The Corn Picker Show, Rantoul IL |
Speaking of auras, I popped out just now to pick off a few errands. First stop, the outside world. Yes, I’ve been holed up playing word games again. But just outside, it is an unseasonal, climate-changey 60 degrees on this 6th of January. The whole population is monkeyed up crazy. Glowing with it. You can see the shifts in the brain just in the way the traffic flows and people behind the wheel are dazed and grinning.
First stop: Walgreen’s Pharmacy for some new pen needles. Insulin is a bitch.

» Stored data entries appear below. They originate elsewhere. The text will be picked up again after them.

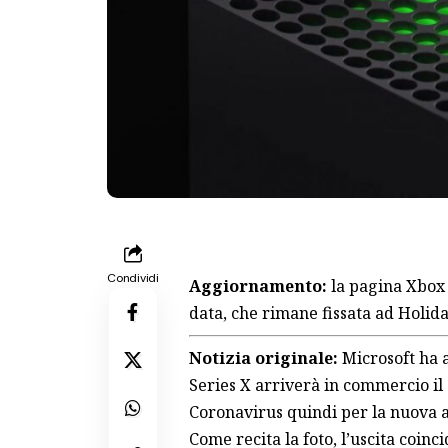
Condividi
Aggiornamento:
la pagina Xbox 
data, che rimane fissata ad Holid
Notizia originale:
Microsoft ha 
Series X arriverà in commercio il
Coronavirus quindi per la nuova
Come recita la foto, l’uscita coinc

I find to my startled surprise, as in out of place in space, one of the fellers from down at the University standing in the grocery isle. He’s a theater techie in training. He’s startled too. He gives me the biker wave, side arm. He says he’s pedaled his bike the sixteen miles from campus. I say,
“I did that. Once.”
“Yes,” he says, “I had the wind at my back. Let’s see how I do getting back.”

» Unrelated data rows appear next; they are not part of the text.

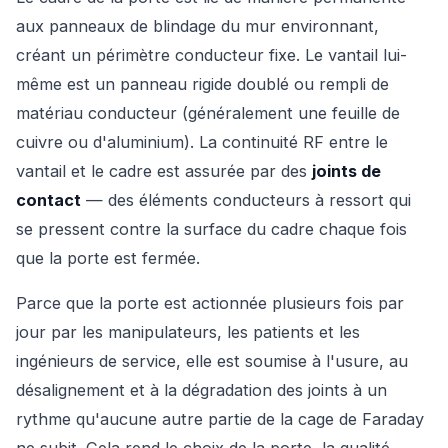
aux panneaux de blindage du mur environnant,
créant un périmètre conducteur fixe. Le vantail lui-
même est un panneau rigide doublé ou rempli de
matériau conducteur (généralement une feuille de
cuivre ou d'aluminium). La continuité RF entre le
vantail et le cadre est assurée par des
joints de
contact
— des éléments conducteurs à ressort qui
se pressent contre la surface du cadre chaque fois
que la porte est fermée.
Parce que la porte est actionnée plusieurs fois par
jour par les manipulateurs, les patients et les
ingénieurs de service, elle est soumise à l'usure, au
désalignement et à la dégradation des joints à un
rythme qu'aucune autre partie de la cage de Faraday
ne subit. Cela rend le choix de la porte, la qualité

OK. Sixteen bike miles, no biggie.
But no wind is blowing.
I should be out flying model aircraft. Are my batteries charged? Yes, I think they are!
But that damned writing thingy…
And I have to stop by the pet shop (The Aquarium) for some of that double osmosis water. The fish are looking anxious. They need a change of diaper.
The fish shop woman has been a tad flirtatious since she learned I was “a music professor.”
Flirtation with that woman is a nice thing to enjoy as an older man, even though she looks like she just got out of bed every time I’m in there, her ringlets wet, and that same sweater and jeans. Can’t really be true. I’m only in there once a month or so. Harmless. I have no idea what her world is like. How can it be civil to pry? But once, while pouring my sauce (the osmosis water), she was multitasking, cleaning a reptile cage. The lizzard bit the shit out of her finger and she manned the faucet bleeding all over my jug. The sharing of such a moment might have made her feel a bit too exposed. Since then, she’s let me pour my own, let me man that crazy shut off valve without a good connection to the shaft. She’s been cheerfully, smilingly, yes, even flirtatiously, taking my money. All $2.61 of it. So I usually prepare a little speech for her as I walk in from the street with my jug.
And today, with everybody krunked on the fake Spring, was no exception. I figured I’d shout out “Happy New Year, one and all.”
But there was no one in the front of the shop minding the till.
I got all the way to the back where the water was, and found instead of the woman a tall dude in jeans, no belt, no belly, pony-tailed, greying around the sides. He took my jug.
“You gonna pump?” I brightly said.
He went into a monologue about the weather. I held back from gloom and doom, my eyes looking around for the fish shop woman. Ah there she is. But she’s not speaking, not looking up from her task, not flirting, not even acknowledging that she knows me. Is this dude her new employee or her old man? Who knows? I try my ‘happy new year’ bit. It’s a total dud. No reply. From either. The dude goes back to the topic of the weather.
Their aura is unreadable.
So I don’t say anything more, and me and the dude take to watching the jug fill. Slowly. In silence.
He takes my water (heavy) to the register. He calls out,
“She’ll ring you up in a moment.”
A moment later she rings me up.
Now, out of her dude’s gaze, she is back to knowing me with her eyes and uncertain smile.
I say,
“Things are ok around these parts?”
She says, “Yes.”
But looks down.
The transaction.
My change.
It’s hot in my stripped down version of my winter gear. (Just a hoodie lined with fleece.)
Next stop: home. Back to work. This report. Straight up. We’re just of sight and earshot from one another, most of us. And to you, I confess I think it’s wrong for it to be 60 degrees in Illinois in January. I think you think so too. Wink. That’s mother nature we’re flirting with, and she’s got a new dude. We in a heap ‘o trouble.